Thames had not wanted to end the series at this point. The intention was that Euston Films, Thames' film-making subsidiary, would continue with an eighth and final series but would make it on film, rather than the PAL 625-line video format which it had been recorded on up till then. This made sense as Euston had a good track record, having scored major successes with Van der Valk, their revamped version of Special Branch, and The Sweeney. These were generally larger-scale, glossier and more 'action-packed' operations than the more intimate Public Eye. Alfred Burke, fearing that the move onto film would mean the series would lose its particular, low-key identity, decided not to take up the option.
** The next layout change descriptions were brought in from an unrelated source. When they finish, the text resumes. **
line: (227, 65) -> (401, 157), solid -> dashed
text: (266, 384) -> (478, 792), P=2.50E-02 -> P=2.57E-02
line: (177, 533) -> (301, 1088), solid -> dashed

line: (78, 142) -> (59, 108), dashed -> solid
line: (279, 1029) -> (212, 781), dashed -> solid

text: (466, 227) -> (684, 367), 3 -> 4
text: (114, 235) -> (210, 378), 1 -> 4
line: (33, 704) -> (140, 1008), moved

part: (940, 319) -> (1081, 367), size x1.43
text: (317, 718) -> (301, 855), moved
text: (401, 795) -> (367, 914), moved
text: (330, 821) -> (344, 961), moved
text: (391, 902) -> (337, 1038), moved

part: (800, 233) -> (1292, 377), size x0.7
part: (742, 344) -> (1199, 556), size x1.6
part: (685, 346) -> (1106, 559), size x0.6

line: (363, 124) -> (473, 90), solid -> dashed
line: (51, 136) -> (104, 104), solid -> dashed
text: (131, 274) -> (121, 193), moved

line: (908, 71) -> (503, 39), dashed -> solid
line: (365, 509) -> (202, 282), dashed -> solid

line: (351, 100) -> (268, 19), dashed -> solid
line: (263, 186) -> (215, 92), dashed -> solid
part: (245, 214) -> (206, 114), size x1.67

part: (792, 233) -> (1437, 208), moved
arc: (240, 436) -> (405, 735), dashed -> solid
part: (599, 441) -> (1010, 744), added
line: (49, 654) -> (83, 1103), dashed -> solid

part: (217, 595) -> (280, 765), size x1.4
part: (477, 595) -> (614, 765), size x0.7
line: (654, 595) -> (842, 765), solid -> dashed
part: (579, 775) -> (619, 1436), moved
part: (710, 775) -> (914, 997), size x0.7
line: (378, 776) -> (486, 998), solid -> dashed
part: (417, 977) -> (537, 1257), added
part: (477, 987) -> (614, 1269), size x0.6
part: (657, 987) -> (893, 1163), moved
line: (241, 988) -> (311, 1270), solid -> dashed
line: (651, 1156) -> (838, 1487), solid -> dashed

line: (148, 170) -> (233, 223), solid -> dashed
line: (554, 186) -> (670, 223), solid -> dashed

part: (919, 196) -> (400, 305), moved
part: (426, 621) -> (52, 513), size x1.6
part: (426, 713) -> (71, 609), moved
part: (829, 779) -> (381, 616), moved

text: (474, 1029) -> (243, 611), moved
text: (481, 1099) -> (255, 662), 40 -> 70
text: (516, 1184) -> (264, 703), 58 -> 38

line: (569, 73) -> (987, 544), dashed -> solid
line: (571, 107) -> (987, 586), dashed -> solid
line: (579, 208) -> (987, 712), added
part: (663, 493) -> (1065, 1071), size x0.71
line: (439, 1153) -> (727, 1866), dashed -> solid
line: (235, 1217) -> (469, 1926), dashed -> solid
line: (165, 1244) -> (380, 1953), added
Public Eye became largely forgotten and confined to archival oblivion for almost twenty years, despite being a popular favourite for a decade and a ratings-topper in its time. One episode ("Who Wants To Be Told Bad News?" from series 5) was repeated in 1989 to mark Thames Television's 21st anniversary, but thereafter nothing more happened. Thames then lost its franchise in controversial circumstances in 1992. Thames' successor Carlton Television considered remaking the series in the 1990s, but again nothing came of this. Recognition returned in 1995 when British satellite channel UK Gold (then part-owned by Thames) repeated all the colour Thames episodes from series 5 onwards. UK Gold had a policy of not showing any black and white material; thus the Brighton episodes and "Shades of White" remained unscreened.

A small group of British Television enthusiasts, Kaleidoscope, did much to promote the programme and negotiated the rights to rescreen, at conventions and meetings, many of the black-and-white Thames episodes and the remaining ABC episodes. They also unearthed a 1968 ABC promotional reel, on a long-obsolete domestic videotape format, which included a five-minute extract from the otherwise-missing third series episode "Must Be the Architecture, Can't Be the Climate" and audio recordings of several lost ABC episodes. Most notably, Kaleidoscope organised and hosted a 'Public Eye: Thirtieth Anniversary' convention in 1995. This was attended by Alfred Burke in person.

The television channel Talking Pictures TV began repeating the series from series 4 onwards in October 2018. It has been one of the station's "most popular screenings", according to a list in an article published in The Guardian in May 2020.

===DVD release===
Network Video issued the Brighton series in a three-DVD box set in mid-2004, complete with some restoration work. Bonus material included the complete ABC episode "Nobody Kills Santa Claus" and the above-mentioned extract from "Must Be The Architecture..." Sales of the box set were moderate; a follow-up four-disc set of Series 5, including the ABC episode "Don't Forget You're Mine", was released in December 2004. Network released the 1972/3 and 1975 series on DVD in 2008, and the remaining ABC material on 27 August 2012 (2-DVD set, Network/StudioCanal 7953731).

A 17-disc box set of every surviving episode, including a book on the making of the series by Andrew Pixley, plus interviews with Alfred Burke and surviving episode fragments and audio soundtracks, was released by Network Video in 2012. (A Box Named Frank, 7953697). This was re-released in 2023 as Public Eye: The Collection, minus the book.

An additional DVD, featuring a number of episodes that survive only as audio recordings was released in 2025 by Kaleidoscope.

==Theme music==
The downbeat, moody theme music for the series was composed by Robert Sharples, writing under the pseudonym of Robert Earley. A slower-paced version of the theme music was used in the fourth series, before reverting to the original version for the remainder of the show's run.